Cet air infini

de Lluïsa Cunillé

Traduit de l'espagnol par Laurent Gallardo

Avec le soutien de la MAV

Écriture

  • Pays d'origine : Espagne - Catalogne
  • Titre original : Aquel aire infinito
  • Date d'écriture : 2010
  • Date de traduction : 2023

La pièce

  • Genre : drame
  • Nombre d'actes et de scènes : Pas de découpage du texte
  • Décors : deux chaises et une table
  • Nombre de personnages :
    • 2 au total
    • 1 homme(s)
    • 1 femme(s)
  • Durée approximative : 80 mn
  • Création :
    • Période : 2013
    • Lieu : Sala Beckett (Barcelone)
  • Domaine : protégé

Édition

Cette traduction n'est pas éditée mais vous pouvez la commander à la MAV

Résumé

Ulysse est un ingénieur immigré. Il ne sait s’il doit rester vivre dans la ville occidentale qu’il est en train de bâtir ou reprendre son périple pour retourner chez lui auprès de sa famille. Aux confins de cette cité en perpétuelle mutation, il rencontre une femme dont l’identité s’avère tout aussi changeante. C’est Électre qui revient des funérailles de sa mère. C’est Phèdre qui est tombée amoureuse de lui. C’est Médée qui sort de prison après y avoir passé dix-sept ans pour le meurtre de ses enfants. C’est Antigone, la sœur d’un terroriste traqué par la police.

Dans Cet air infini, Ulysse a perdu son aura épique pour devenir un immigré ordinaire que l’on ne regarde plus, que l’on ne voit plus. Son odyssée est celle de la survie dans un monde devenu invivable, qui se détruit et se reconstruit à notre insu. La femme qu’il rencontre a, quant à elle, fait le choix de s’opposer farouchement à ce monde. Le sabotage passionnel auquel elle s’est livrée la laisse au bord d’un gouffre qui donne à voir toute la misère d’un temps, le nôtre, où règnent l’apathie et la servitude volontaire.

La tragédie devient alors l’étalon permettant de prendre la mesure de ce désastre intérieur dont parle Annie Le Brun, « qui a pour résultat de nous tromper sur ce que nous sommes et plus encore sur ce que nous pourrions être ». 

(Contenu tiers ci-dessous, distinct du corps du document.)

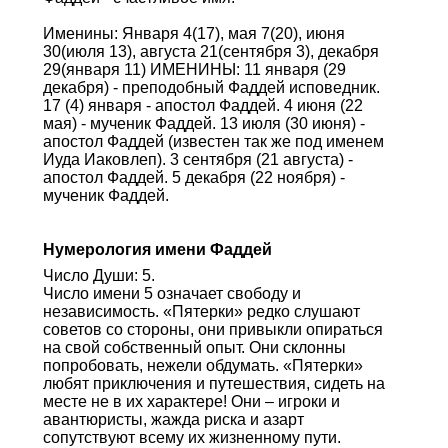
Именины: Января 4(17), мая 7(20), июня
30(июля 13), августа 21(сентября 3), декабря
29(января 11) ИМЕНИНЫ: 11 января (29
декабря) - преподобный Фаддей исповедник.
17 (4) января - апостол Фаддей. 4 июня (22
мая) - мученик Фаддей. 13 июля (30 июня) -
апостол Фаддей (известен так же под именем
Иуда Иаковлеп). 3 сентября (21 августа) -
апостол Фаддей. 5 декабря (22 ноября) -
мученик Фаддей.
Нумерология имени Фаддей
Число Души: 5.
Число имени 5 означает свободу и
независимость. «Пятерки» редко слушают
советов со стороны, они привыкли опираться
на свой собственный опыт. Они склонны
попробовать, нежели обдумать. «Пятерки»
любят приключения и путешествия, сидеть на
месте не в их характере! Они – игроки и
авантюристы, жажда риска и азарт
сопутствуют всему их жизненному пути.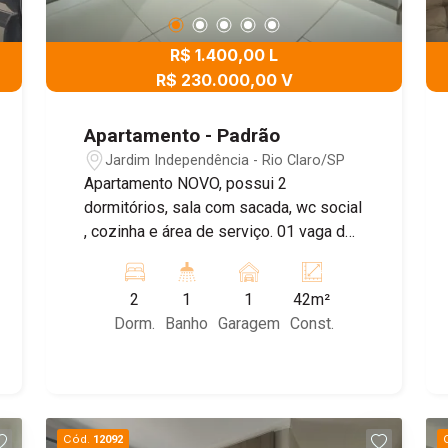
R$ 1.400,00 L
R$ 230.000,00 V
Apartamento - Padrão
Jardim Independência - Rio Claro/SP
Apartamento NOVO, possui 2
dormitórios, sala com sacada, wc social
, cozinha e área de serviço. 01 vaga de
garagem
2
1
1
42m²
Dorm.
Banho
Garagem
Const.
Cód.
12092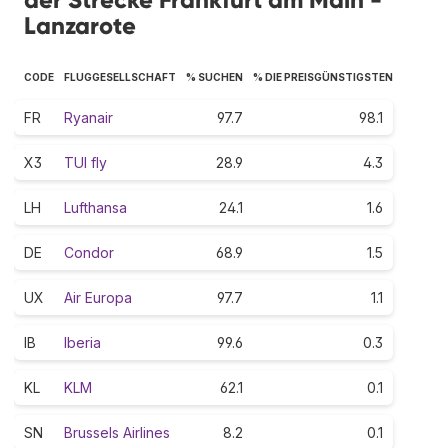
Lanzarote
CODE
FLUGGESELLSCHAFT
% SUCHEN
% DIE PREISGÜNSTIGSTEN
FR
Ryanair
97.7
98.1
X3
TUI fly
28.9
4.3
LH
Lufthansa
24.1
1.6
DE
Condor
68.9
1.5
UX
Air Europa
97.7
1.1
IB
Iberia
99.6
0.3
KL
KLM
62.1
0.1
SN
Brussels Airlines
8.2
0.1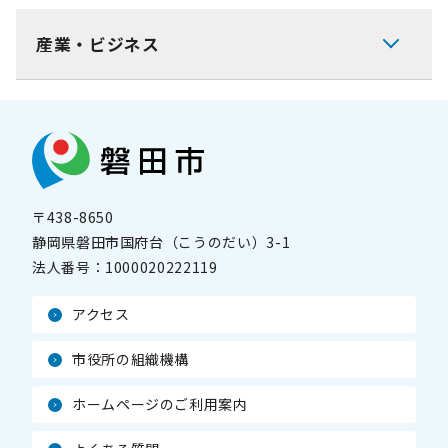
産業・ビジネス
〒438-8650
静岡県磐田市国府台（こうのだい）3-1
法人番号：
1000020222119
アクセス
市役所の組織機構
ホームページのご利用案内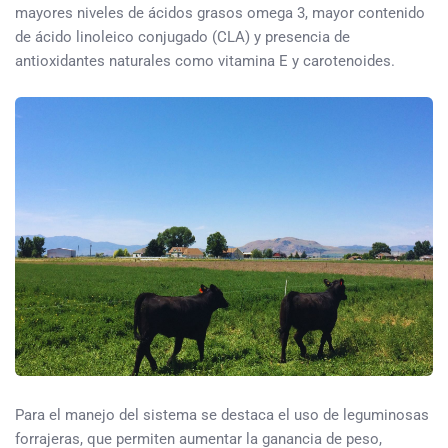
mayores niveles de ácidos grasos omega 3, mayor contenido
de ácido linoleico conjugado (CLA) y presencia de
antioxidantes naturales como vitamina E y carotenoides.
Para el manejo del sistema se destaca el uso de leguminosas
forrajeras, que permiten aumentar la ganancia de peso,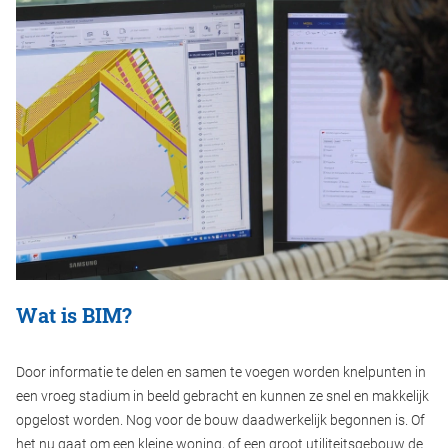
Wat is BIM?
Door informatie te delen en samen te voegen worden knelpunten in
een vroeg stadium in beeld gebracht en kunnen ze snel en makkelijk
opgelost worden. Nog voor de bouw daadwerkelijk begonnen is. Of
het nu gaat om een kleine woning, of een groot utiliteitsgebouw de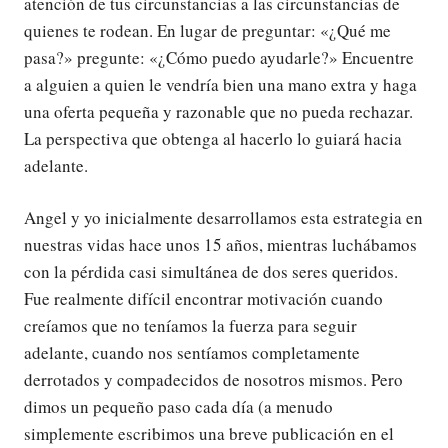
atención de tus circunstancias a las circunstancias de
quienes te rodean. En lugar de preguntar: «¿Qué me
pasa?» pregunte: «¿Cómo puedo ayudarle?» Encuentre
a alguien a quien le vendría bien una mano extra y haga
una oferta pequeña y razonable que no pueda rechazar.
La perspectiva que obtenga al hacerlo lo guiará hacia
adelante.
Angel y yo inicialmente desarrollamos esta estrategia en
nuestras vidas hace unos 15 años, mientras luchábamos
con la pérdida casi simultánea de dos seres queridos.
Fue realmente difícil encontrar motivación cuando
creíamos que no teníamos la fuerza para seguir
adelante, cuando nos sentíamos completamente
derrotados y compadecidos de nosotros mismos. Pero
dimos un pequeño paso cada día (a menudo
simplemente escribimos una breve publicación en el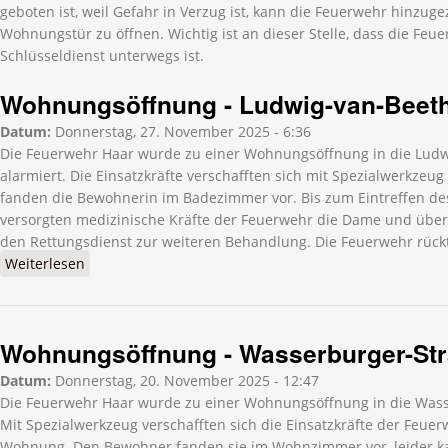
geboten ist, weil Gefahr in Verzug ist, kann die Feuerwehr hinzu
Wohnungstür zu öffnen. Wichtig ist an dieser Stelle, dass die Feue
Schlüsseldienst unterwegs ist.
Wohnungsöffnung - Ludwig-van-Beet
Datum:
Donnerstag, 27. November 2025 - 6:36
Die Feuerwehr Haar wurde zu einer Wohnungsöffnung in die Lud
alarmiert. Die Einsatzkräfte verschafften sich mit Spezialwerkzeu
fanden die Bewohnerin im Badezimmer vor. Bis zum Eintreffen de
versorgten medizinische Kräfte der Feuerwehr die Dame und über
den Rettungsdienst zur weiteren Behandlung. Die Feuerwehr rück
Weiterlesen
über Wohnungsöffnung - Ludwig-van-Beethoven
Straße
Wohnungsöffnung - Wasserburger-St
Datum:
Donnerstag, 20. November 2025 - 12:47
Die Feuerwehr Haar wurde zu einer Wohnungsöffnung in die Wass
Mit Spezialwerkzeug verschafften sich die Einsatzkräfte der Feuer
Wohnung. Den Bewohner fanden sie im Wohnzimmer vor, leider kam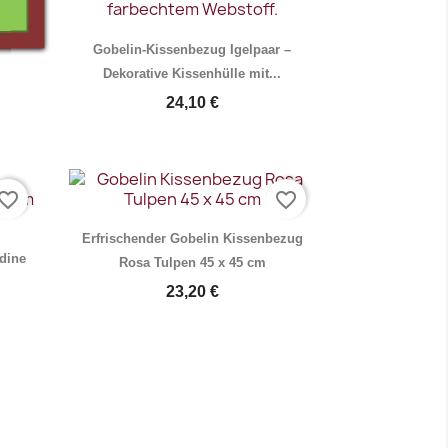
lle
Gobelin-Kissenbezug Igelpaar –
Dekorative Kissenhülle mit...
24,10 €
vorite_border
favorite_border
Vorschau

Erfrischender Gobelin Kissenbezug
dine
Rosa Tulpen 45 x 45 cm
23,20 €
Vorschau
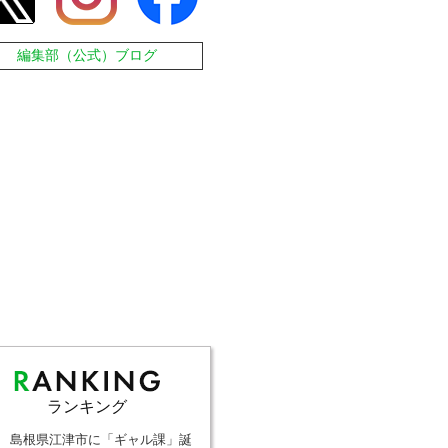
編集部（公式）ブログ
ランキング
島根県江津市に「ギャル課」誕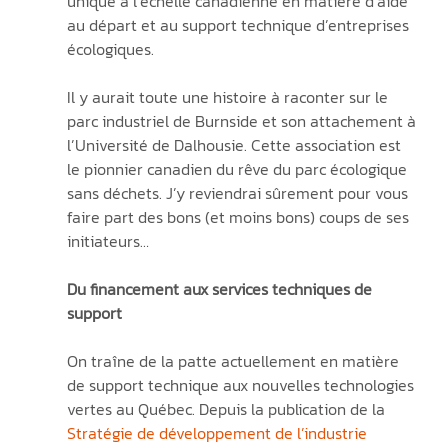
unique à l’échelle canadienne en matière d’aide 
au départ et au support technique d’entreprises 
écologiques.
Il y aurait toute une histoire à raconter sur le 
parc industriel de Burnside et son attachement à 
l’Université de Dalhousie. Cette association est 
le pionnier canadien du rêve du parc écologique 
sans déchets. J’y reviendrai sûrement pour vous 
faire part des bons (et moins bons) coups de ses 
initiateurs…
Du financement aux services techniques de 
support
On traîne de la patte actuellement en matière 
de support technique aux nouvelles technologies 
vertes au Québec. Depuis la publication de la 
Stratégie de développement de l’industrie 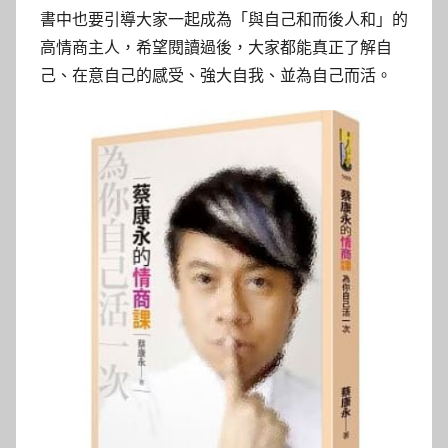
書中也要引導大家一起成為「與自己和而後人和」的
高情商主人，希望閱讀過後，大家都能真正了解自
己、在意自己的感受、強大自我、並為自己而活。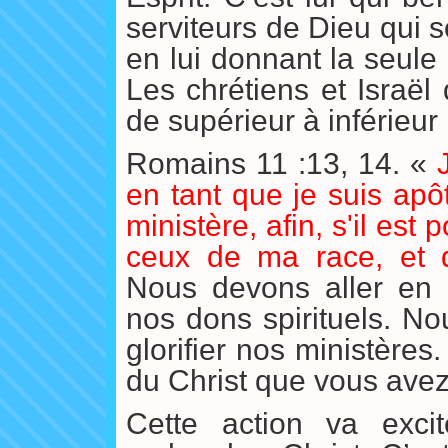
serviteurs de Dieu qui s
en lui donnant la seule
Les chrétiens et Israël 
de supérieur à inférieur
Romains 11 :13, 14. «
J
en tant que je suis apô
ministère, afin, s'il est 
ceux de ma race, et 
Nous devons aller en Is
nos dons spirituels. No
glorifier nos ministère
du Christ que vous avez
Cette action va excit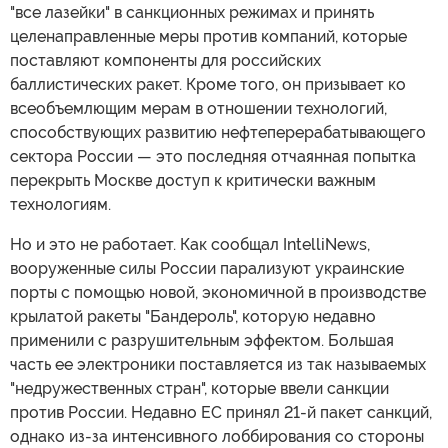
"все лазейки" в санкционных режимах и принять
целенаправленные меры против компаний, которые
поставляют компоненты для российских
баллистических ракет. Кроме того, он призывает ко
всеобъемлющим мерам в отношении технологий,
способствующих развитию нефтеперерабатывающего
сектора России — это последняя отчаянная попытка
перекрыть Москве доступ к критически важным
технологиям.
Но и это не работает. Как сообщал IntelliNews,
вооруженные силы России парализуют украинские
порты с помощью новой, экономичной в производстве
крылатой ракеты "Бандероль", которую недавно
применили с разрушительным эффектом. Большая
часть ее электроники поставляется из так называемых
"недружественных стран", которые ввели санкции
против России. Недавно ЕС принял 21-й пакет санкций,
однако из-за интенсивного лоббирования со стороны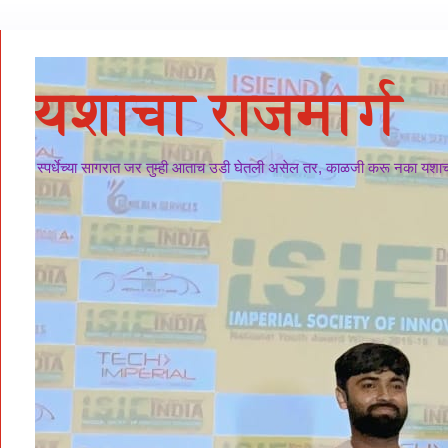
यशाचा राजमार्ग
स्पर्धेच्या सागरात जर तुम्ही आताच उडी घेतली असेल तर, काळजी करू नका यशाचा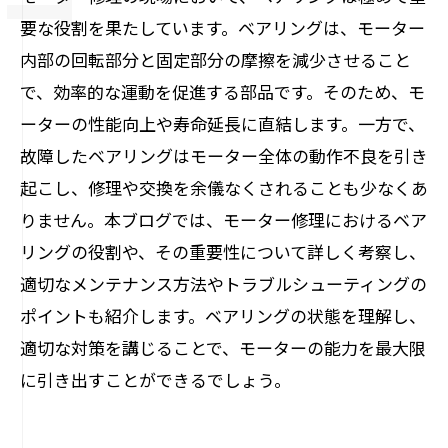
要な役割を果たしています。ベアリングは、モーター
内部の回転部分と固定部分の摩擦を減少させること
で、効率的な運動を促進する部品です。そのため、モ
ーターの性能向上や寿命延長に直結します。一方で、
故障したベアリングはモーター全体の動作不良を引き
起こし、修理や交換を余儀なくされることも少なくあ
りません。本ブログでは、モーター修理におけるベア
リングの役割や、その重要性について詳しく考察し、
適切なメンテナンス方法やトラブルシューティングの
ポイントも紹介します。ベアリングの状態を理解し、
適切な対策を講じることで、モーターの能力を最大限
に引き出すことができるでしょう。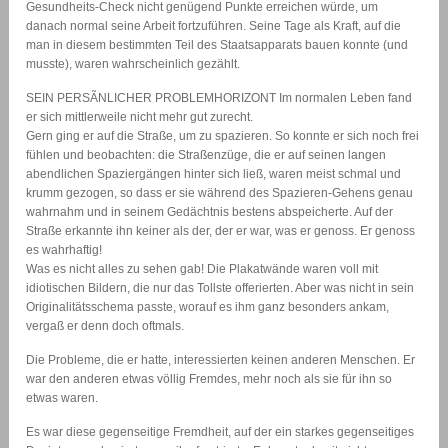
Gesundheits-Check nicht genügend Punkte erreichen würde, um
danach normal seine Arbeit fortzuführen. Seine Tage als Kraft, auf die
man in diesem bestimmten Teil des Staatsapparats bauen konnte (und
musste), waren wahrscheinlich gezählt.
SEIN PERSÃNLICHER PROBLEMHORIZONT Im normalen Leben fand
er sich mittlerweile nicht mehr gut zurecht.
Gern ging er auf die Straße, um zu spazieren. So konnte er sich noch frei
fühlen und beobachten: die Straßenzüge, die er auf seinen langen
abendlichen Spaziergängen hinter sich ließ, waren meist schmal und
krumm gezogen, so dass er sie während des Spazieren-Gehens genau
wahrnahm und in seinem Gedächtnis bestens abspeicherte. Auf der
Straße erkannte ihn keiner als der, der er war, was er genoss. Er genoss
es wahrhaftig!
Was es nicht alles zu sehen gab! Die Plakatwände waren voll mit
idiotischen Bildern, die nur das Tollste offerierten. Aber was nicht in sein
Originalitätsschema passte, worauf es ihm ganz besonders ankam,
vergaß er denn doch oftmals.
Die Probleme, die er hatte, interessierten keinen anderen Menschen. Er
war den anderen etwas völlig Fremdes, mehr noch als sie für ihn so
etwas waren.
Es war diese gegenseitige Fremdheit, auf der ein starkes gegenseitiges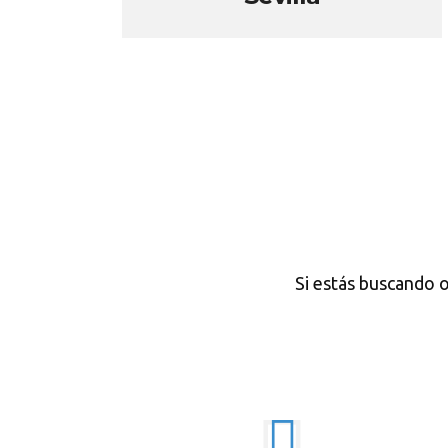
Si estás buscando o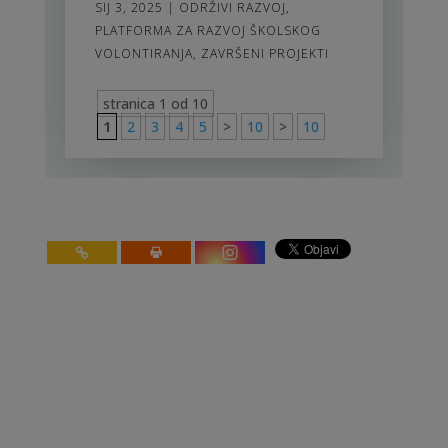
SIJ 3, 2025
|
ODRŽIVI RAZVOJ
,
PLATFORMA ZA RAZVOJ ŠKOLSKOG
VOLONTIRANJA
,
ZAVRŠENI PROJEKTI
stranica 1 od 10
1
2
3
4
5
>
10
>
10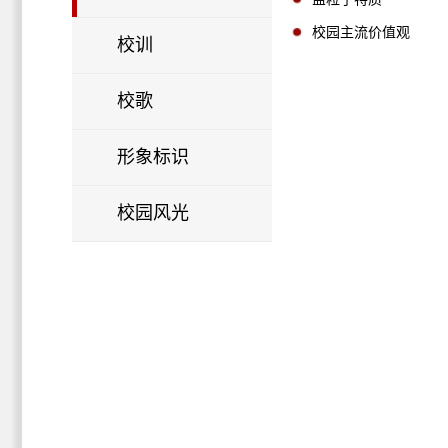
校园主流价值观
校训
校歌
形象标识
校园风光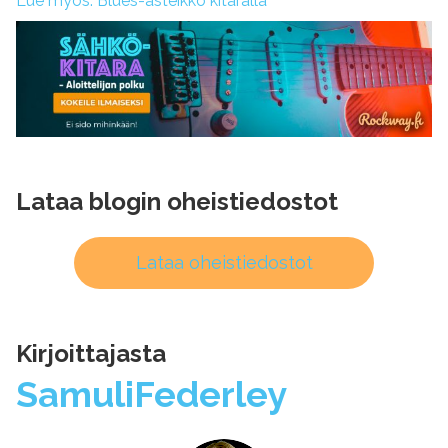
Lue myös: Blues-asteikko kitaralla
Lataa blogin oheistiedostot
Lataa oheistiedostot
Kirjoittajasta
Samuli
Federley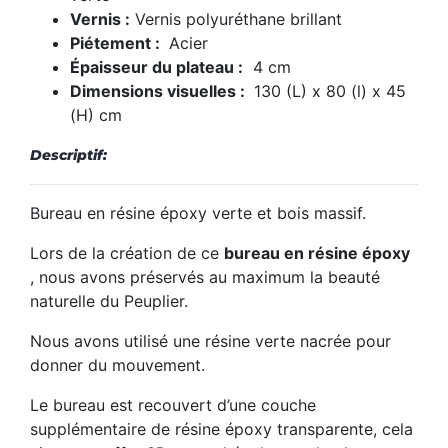
Vernis :
Vernis polyuréthane brillant
Piétement :
Acier
Épaisseur du plateau :
4 cm
Dimensions visuelles :
130 (L) x 80 (l) x 45
(H) cm
Descriptif:
Bureau en résine époxy verte et bois massif.
Lors de la création de ce
bureau en résine époxy
, nous avons préservés au maximum la beauté
naturelle du Peuplier.
Nous avons utilisé une résine verte nacrée pour
donner du mouvement.
Le bureau est recouvert d’une couche
supplémentaire de résine époxy transparente, cela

Cette pièce de Lluïsa Cunillé a remporté le Prix national de littérature dramatique (Espagne) en 2010.

Regard du traducteur

Lire notre entretien avec Laurent Gallardo à propos de Cet air infini et Lluïsa Cunillé.

La pièce nous invite à changer le regard que nous portons sur l’invivable vie de celles et ceux que notre jugement condamne à la marge sociale. Que se passe-t-il si, au lieu de considérer avec indifférence et lassitude les hommes et les femmes qui tentent de traverser la Méditerranée, nous les regardions à l’aune des mythes fondateurs de notre culture occidentale ? La figure d’Ulysse devient alors une clé de lecture pour mettre en lumière la singularité de ces destins héroïques.

Qu’en est-il de Médée après qu’elle a tué ses enfants pour broyer le cœur de Jason ? Dans quelle mesure la tragédie grecque nous permet-elle d’échapper à la tyrannie du jugement ? Dans le poème qu’il place en exergue de son récit autobiographique sur Auschwitz, Primo Levi nous interpelle par ses mots : « Considérez si c’est un homme / Que celui qui peine dans la boue / […] Considérez si c’est une femme / Que celle qui a perdu […]/ jusqu’à à la force de se souvenir ».

En ayant recours au mythe et à la tragédie, Lluïsa Cunillé nous invite à un questionnement semblable. S’il est une odyssée dans cette pièce, c’est bien celle du spectateur en quête d’un regard qui, libéré du jugement, considère l’égalité de toutes et de tous comme un impératif essentiellement humain.